Rabu, 23 April 2014

Teams Games Tournament (TGT)



      A.     PENGERTIAN PEMBELAJARAN TGT
Teams Games-Tournaments (TGT) pada mulanya dikembangkan oleh David DeVries dan Keith Edwards. Dalam TGT, para siswa dikelompokkan dalam tim belajar yang terdiri atas empat orang yang heterogen. Guru menyampaikan pelajaran, lalu siswa bekerja dalam tim mereka untuk memastikan bahwa semua anggota tim telah menguasai pelajaran (Slavi, 2008). Secara umum, pembelajaran kooperatif tipe TGT memiliki prosedur belajar yang terdiri atas siklus regular dari aktivitas pembelajaran kooperatif. Games Tournament dimasukkan sebagai tahapan review setelah setelah siswa bekerja dalam tim (sama dengan TPS).
Dalam TGT siswa memainkan game akademik dengan anggota tim lain untuk menyumbangkan poin bagi skor timnya. Siswa memainkan game ini bersama tiga orang pada “meja-turnamen”, di mana ketiga peserta dalam satu meja turnamen ini adalah para siswa yang memiliki rekor nilai IPA terakhir yang sama.
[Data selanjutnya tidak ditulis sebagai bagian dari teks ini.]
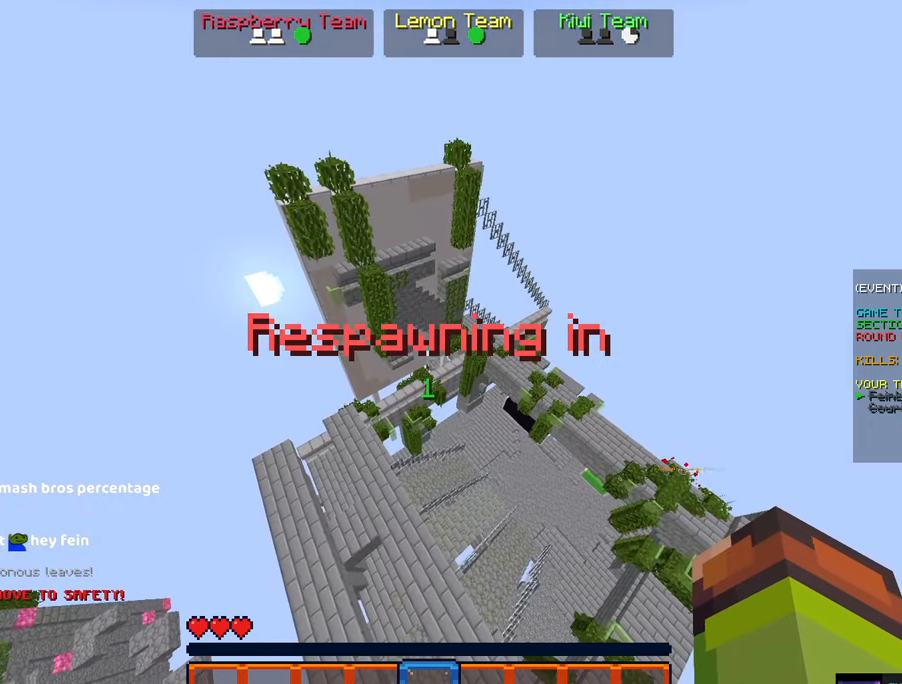
{"keys": ["d"], "mouse": [], "events": [[384, "d", "down"]]}
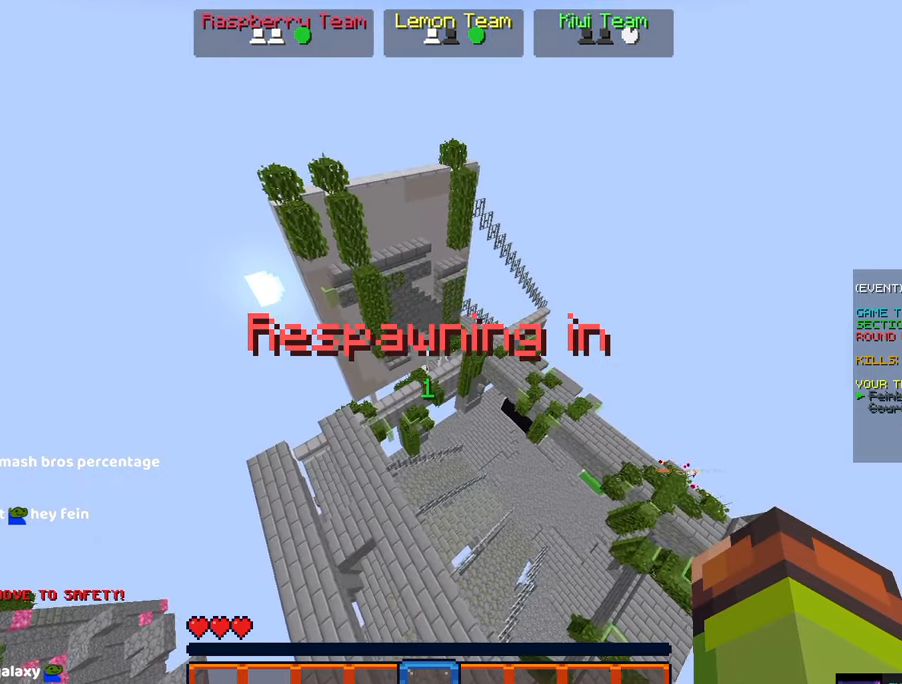
{"keys": [], "mouse": [], "events": [[34, "d", "up"]]}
Sebuah prosedur “menggeser kedudukan” membuat permainan ini cukup adil. Peraih rekor tertinggi dalam tiap meja turnamen akan mendapatkan 60 poin untuk timnya, tanpa menghiraukan dari meja mana ia mendapatkannya. Ini berarti bahwa mereka yang berprestasi rendah (bermain dengan yang berprestasi rendah juga) dan yang berprestasi tinggi (bermain dengan yang berprestasi tinggi) kedua-duanya memiliki kesempatan yang sama untuk sukses. Tim dengan tingkat kinerja tertinggi mendapatkan sertifikat atau bentuk penghargaan tim lainnya.

Pembelajaran kooperatif model TGT adalah salah satu tipe atau model pembelajaran kooperatif yang mudah diterapkan, melibatkan aktivitas seluruh siswa tanpa harus ada perbedaan status, melibatkan peran siswa sebagai tutor sebaya dan mengandung unsur permainan dan reinforcement.
Aktivitas belajar dengan permainan yang dirancang dalam pembelajaran kooperatif model TGT memungkinkan siswa dapat belajar lebih rileks disamping menumbuhkan tanggung jawab, kerjasama, persaingan sehat dan keterlibatan belajar.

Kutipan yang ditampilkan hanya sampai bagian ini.